### Exercise description
Will you reproduce the stretch of the listing that opens with the line containing "## School of" and closes with the line containing "- date_published: 2024-01-18T21:57:12.371964+00:00", substituting "published_on" for each "date_published" and changing nothing else?

### Source information
-----
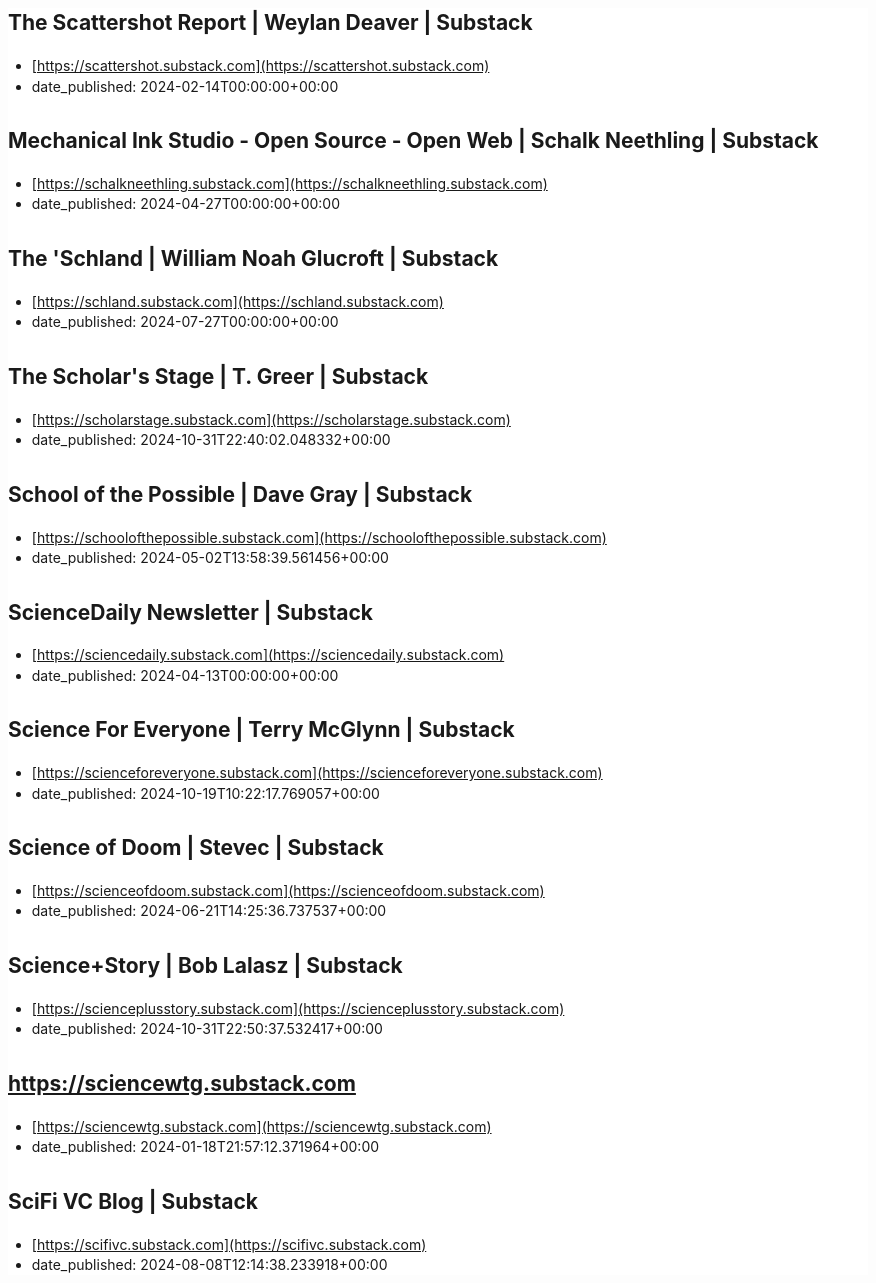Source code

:  ## The Scattershot Report | Weylan Deaver | Substack
 - [https://scattershot.substack.com](https://scattershot.substack.com)
 - date_published: 2024-02-14T00:00:00+00:00

 ## Mechanical Ink Studio - Open Source - Open Web | Schalk Neethling | Substack
 - [https://schalkneethling.substack.com](https://schalkneethling.substack.com)
 - date_published: 2024-04-27T00:00:00+00:00

 ## The 'Schland | William Noah Glucroft | Substack
 - [https://schland.substack.com](https://schland.substack.com)
 - date_published: 2024-07-27T00:00:00+00:00

 ## The Scholar's Stage  | T. Greer | Substack
 - [https://scholarstage.substack.com](https://scholarstage.substack.com)
 - date_published: 2024-10-31T22:40:02.048332+00:00

 ## School of the Possible | Dave Gray | Substack
 - [https://schoolofthepossible.substack.com](https://schoolofthepossible.substack.com)
 - date_published: 2024-05-02T13:58:39.561456+00:00

 ## ScienceDaily Newsletter | Substack
 - [https://sciencedaily.substack.com](https://sciencedaily.substack.com)
 - date_published: 2024-04-13T00:00:00+00:00

 ## Science For Everyone | Terry McGlynn | Substack
 - [https://scienceforeveryone.substack.com](https://scienceforeveryone.substack.com)
 - date_published: 2024-10-19T10:22:17.769057+00:00

 ## Science of Doom | Stevec | Substack
 - [https://scienceofdoom.substack.com](https://scienceofdoom.substack.com)
 - date_published: 2024-06-21T14:25:36.737537+00:00

 ## Science+Story | Bob Lalasz | Substack
 - [https://scienceplusstory.substack.com](https://scienceplusstory.substack.com)
 - date_published: 2024-10-31T22:50:37.532417+00:00

 ## https://sciencewtg.substack.com
 - [https://sciencewtg.substack.com](https://sciencewtg.substack.com)
 - date_published: 2024-01-18T21:57:12.371964+00:00

 ## SciFi VC Blog | Substack
 - [https://scifivc.substack.com](https://scifivc.substack.com)
 - date_published: 2024-08-08T12:14:38.233918+00:00
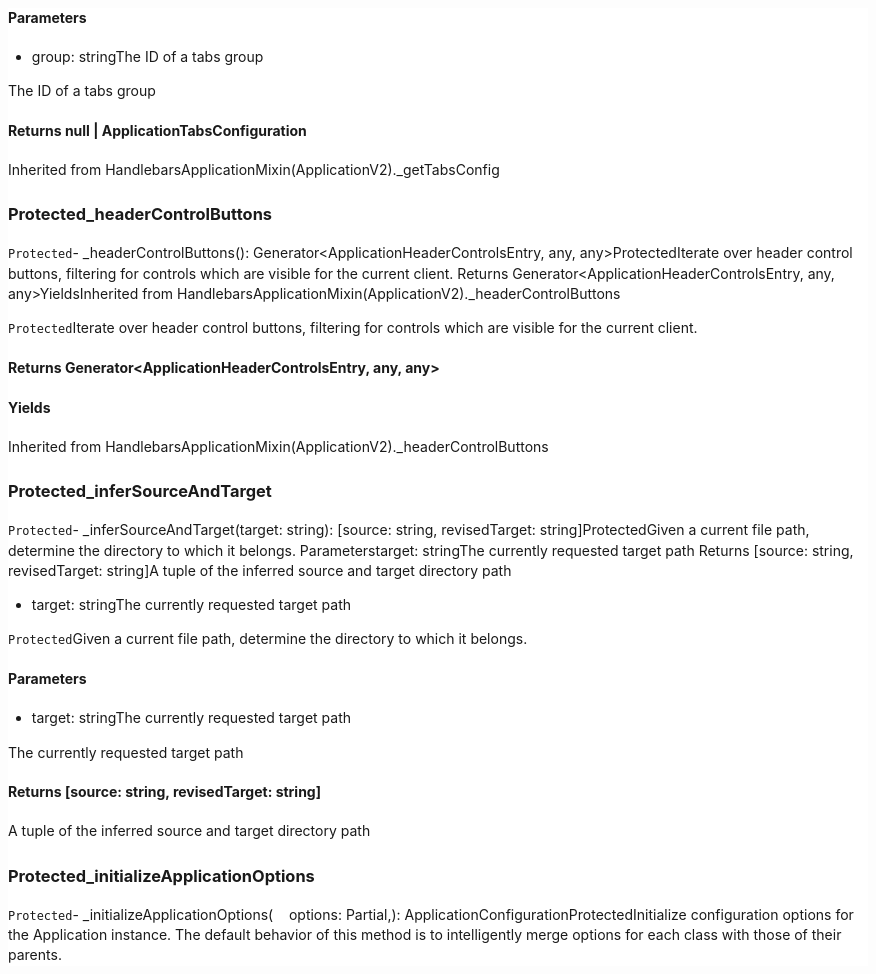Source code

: 
#### Parameters

- group: stringThe ID of a tabs group

The ID of a tabs group


#### Returns null | ApplicationTabsConfiguration

Inherited from HandlebarsApplicationMixin(ApplicationV2)._getTabsConfig


### Protected_headerControlButtons

`Protected`- _headerControlButtons(): Generator<ApplicationHeaderControlsEntry, any, any>ProtectedIterate over header control buttons, filtering for controls which are visible for the current client.
Returns Generator<ApplicationHeaderControlsEntry, any, any>YieldsInherited from HandlebarsApplicationMixin(ApplicationV2)._headerControlButtons

`Protected`Iterate over header control buttons, filtering for controls which are visible for the current client.


#### Returns Generator<ApplicationHeaderControlsEntry, any, any>


#### Yields

Inherited from HandlebarsApplicationMixin(ApplicationV2)._headerControlButtons


### Protected_inferSourceAndTarget

`Protected`- _inferSourceAndTarget(target: string): [source: string, revisedTarget: string]ProtectedGiven a current file path, determine the directory to which it belongs.
Parameterstarget: stringThe currently requested target path
Returns [source: string, revisedTarget: string]A tuple of the inferred source and target directory path
- target: stringThe currently requested target path

`Protected`Given a current file path, determine the directory to which it belongs.


#### Parameters

- target: stringThe currently requested target path

The currently requested target path


#### Returns [source: string, revisedTarget: string]

A tuple of the inferred source and target directory path


### Protected_initializeApplicationOptions

`Protected`- _initializeApplicationOptions(    options: Partial<ApplicationConfiguration>,): ApplicationConfigurationProtectedInitialize configuration options for the Application instance.
The default behavior of this method is to intelligently merge options for each class with those of their parents.
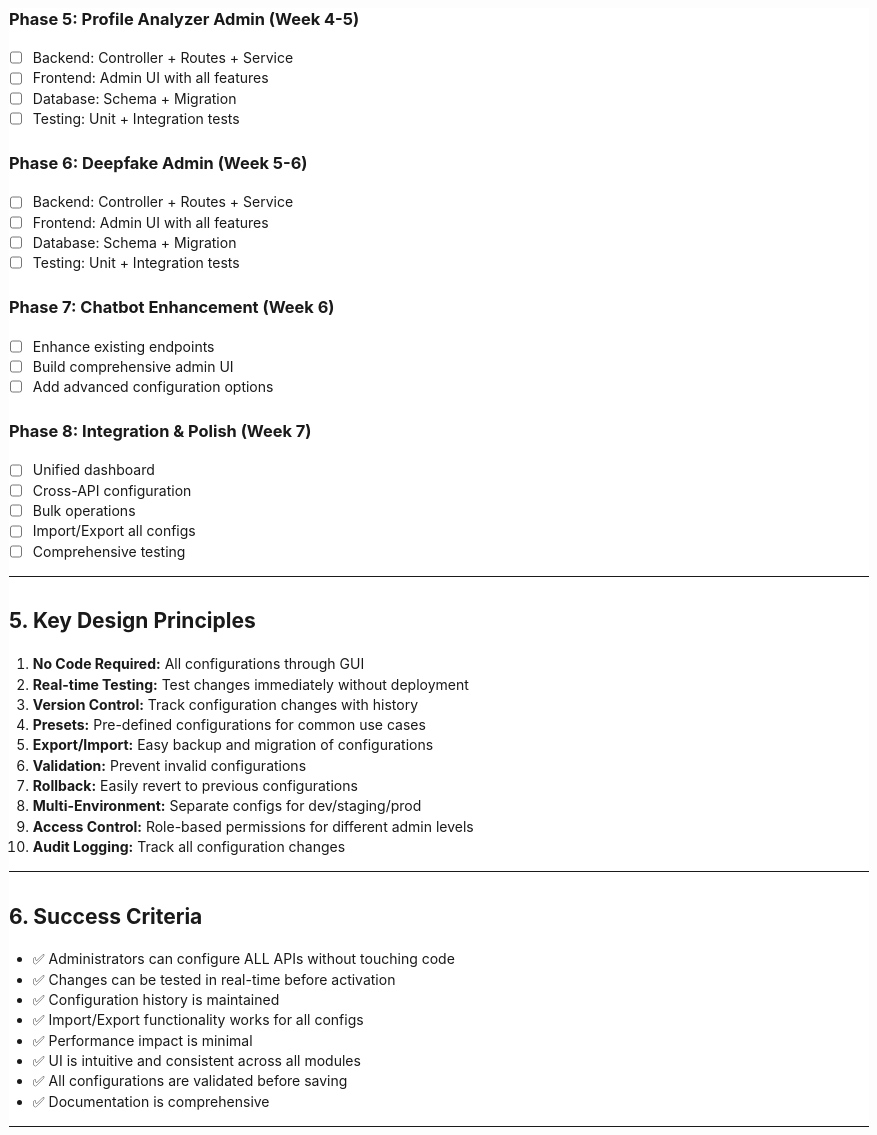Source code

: ### **Phase 5: Profile Analyzer Admin** (Week 4-5)
- [ ] Backend: Controller + Routes + Service
- [ ] Frontend: Admin UI with all features
- [ ] Database: Schema + Migration
- [ ] Testing: Unit + Integration tests

### **Phase 6: Deepfake Admin** (Week 5-6)
- [ ] Backend: Controller + Routes + Service
- [ ] Frontend: Admin UI with all features
- [ ] Database: Schema + Migration
- [ ] Testing: Unit + Integration tests

### **Phase 7: Chatbot Enhancement** (Week 6)
- [ ] Enhance existing endpoints
- [ ] Build comprehensive admin UI
- [ ] Add advanced configuration options

### **Phase 8: Integration & Polish** (Week 7)
- [ ] Unified dashboard
- [ ] Cross-API configuration
- [ ] Bulk operations
- [ ] Import/Export all configs
- [ ] Comprehensive testing

---

## 5. Key Design Principles

1. **No Code Required:** All configurations through GUI
2. **Real-time Testing:** Test changes immediately without deployment
3. **Version Control:** Track configuration changes with history
4. **Presets:** Pre-defined configurations for common use cases
5. **Export/Import:** Easy backup and migration of configurations
6. **Validation:** Prevent invalid configurations
7. **Rollback:** Easily revert to previous configurations
8. **Multi-Environment:** Separate configs for dev/staging/prod
9. **Access Control:** Role-based permissions for different admin levels
10. **Audit Logging:** Track all configuration changes

---

## 6. Success Criteria

- ✅ Administrators can configure ALL APIs without touching code
- ✅ Changes can be tested in real-time before activation
- ✅ Configuration history is maintained
- ✅ Import/Export functionality works for all configs
- ✅ Performance impact is minimal
- ✅ UI is intuitive and consistent across all modules
- ✅ All configurations are validated before saving
- ✅ Documentation is comprehensive

---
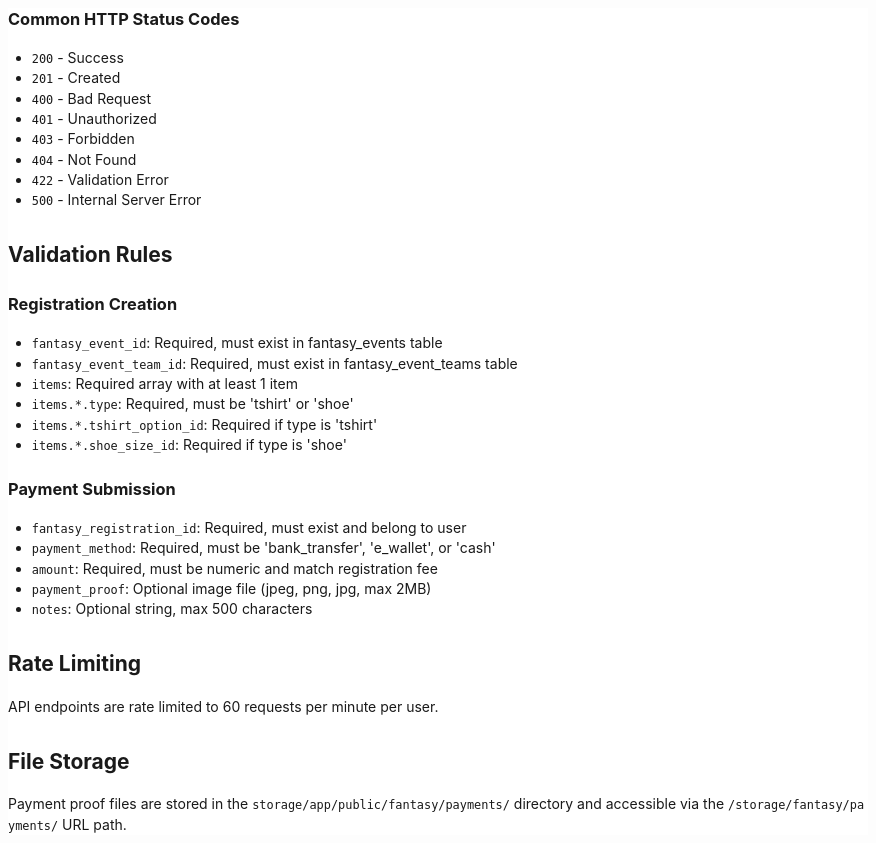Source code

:### Common HTTP Status Codes
- `200` - Success
- `201` - Created
- `400` - Bad Request
- `401` - Unauthorized
- `403` - Forbidden
- `404` - Not Found
- `422` - Validation Error
- `500` - Internal Server Error

## Validation Rules

### Registration Creation
- `fantasy_event_id`: Required, must exist in fantasy_events table
- `fantasy_event_team_id`: Required, must exist in fantasy_event_teams table
- `items`: Required array with at least 1 item
- `items.*.type`: Required, must be 'tshirt' or 'shoe'
- `items.*.tshirt_option_id`: Required if type is 'tshirt'
- `items.*.shoe_size_id`: Required if type is 'shoe'

### Payment Submission
- `fantasy_registration_id`: Required, must exist and belong to user
- `payment_method`: Required, must be 'bank_transfer', 'e_wallet', or 'cash'
- `amount`: Required, must be numeric and match registration fee
- `payment_proof`: Optional image file (jpeg, png, jpg, max 2MB)
- `notes`: Optional string, max 500 characters

## Rate Limiting
API endpoints are rate limited to 60 requests per minute per user.

## File Storage
Payment proof files are stored in the `storage/app/public/fantasy/payments/` directory and accessible via the `/storage/fantasy/payments/` URL path.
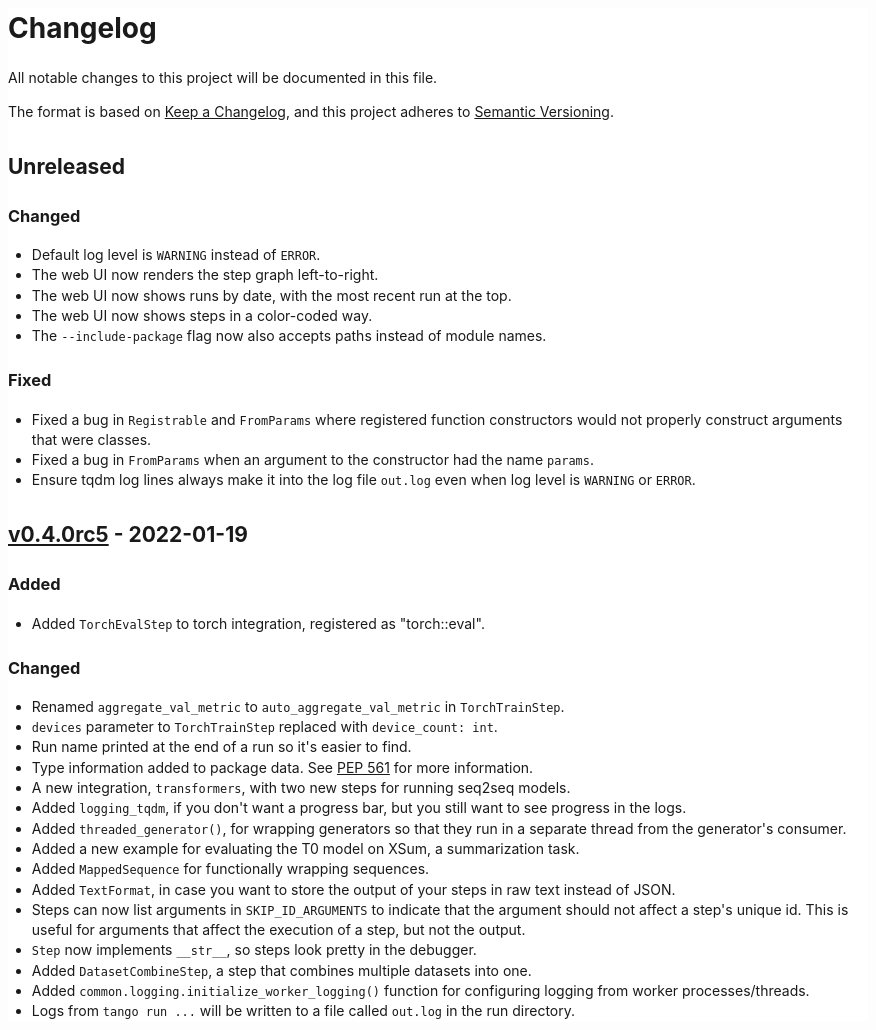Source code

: # Changelog

All notable changes to this project will be documented in this file.

The format is based on [Keep a Changelog](https://keepachangelog.com/en/1.0.0/),
and this project adheres to [Semantic Versioning](https://semver.org/spec/v2.0.0.html).

## Unreleased

### Changed

- Default log level is `WARNING` instead of `ERROR`.
- The web UI now renders the step graph left-to-right.
- The web UI now shows runs by date, with the most recent run at the top.
- The web UI now shows steps in a color-coded way.
- The `--include-package` flag now also accepts paths instead of module names.

### Fixed

- Fixed a bug in `Registrable` and `FromParams` where registered function constructors would not properly construct
  arguments that were classes.
- Fixed a bug in `FromParams` when an argument to the constructor had the name `params`.
- Ensure tqdm log lines always make it into the log file `out.log` even when log level is `WARNING` or `ERROR`.

## [v0.4.0rc5](https://github.com/allenai/tango/releases/tag/v0.4.0rc5) - 2022-01-19

### Added

- Added `TorchEvalStep` to torch integration, registered as "torch::eval".

### Changed

- Renamed `aggregate_val_metric` to `auto_aggregate_val_metric` in `TorchTrainStep`.
- `devices` parameter to `TorchTrainStep` replaced with `device_count: int`.
- Run name printed at the end of a run so it's easier to find.
- Type information added to package data. See [PEP 561](https://www.python.org/dev/peps/pep-0561) for more information.
- A new integration, `transformers`, with two new steps for running seq2seq models.
- Added `logging_tqdm`, if you don't want a progress bar, but you still want to see progress in the logs.
- Added `threaded_generator()`, for wrapping generators so that they run in a separate thread from the generator's consumer.
- Added a new example for evaluating the T0 model on XSum, a summarization task.
- Added `MappedSequence` for functionally wrapping sequences.
- Added `TextFormat`, in case you want to store the output of your steps in raw text instead of JSON.
- Steps can now list arguments in `SKIP_ID_ARGUMENTS` to indicate that the argument should not affect a step's
  unique id. This is useful for arguments that affect the execution of a step, but not the output.
- `Step` now implements `__str__`, so steps look pretty in the debugger.
- Added `DatasetCombineStep`, a step that combines multiple datasets into one.
- Added `common.logging.initialize_worker_logging()` function for configuring logging from worker processes/threads.
- Logs from `tango run ...` will be written to a file called `out.log` in the run directory.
-----
### Written reply
 ## School of the Possible | Dave Gray | Substack
 - [https://schoolofthepossible.substack.com](https://schoolofthepossible.substack.com)
 - published_on: 2024-05-02T13:58:39.561456+00:00

 ## ScienceDaily Newsletter | Substack
 - [https://sciencedaily.substack.com](https://sciencedaily.substack.com)
 - published_on: 2024-04-13T00:00:00+00:00

 ## Science For Everyone | Terry McGlynn | Substack
 - [https://scienceforeveryone.substack.com](https://scienceforeveryone.substack.com)
 - published_on: 2024-10-19T10:22:17.769057+00:00

 ## Science of Doom | Stevec | Substack
 - [https://scienceofdoom.substack.com](https://scienceofdoom.substack.com)
 - published_on: 2024-06-21T14:25:36.737537+00:00

 ## Science+Story | Bob Lalasz | Substack
 - [https://scienceplusstory.substack.com](https://scienceplusstory.substack.com)
 - published_on: 2024-10-31T22:50:37.532417+00:00

 ## https://sciencewtg.substack.com
 - [https://sciencewtg.substack.com](https://sciencewtg.substack.com)
 - published_on: 2024-01-18T21:57:12.371964+00:00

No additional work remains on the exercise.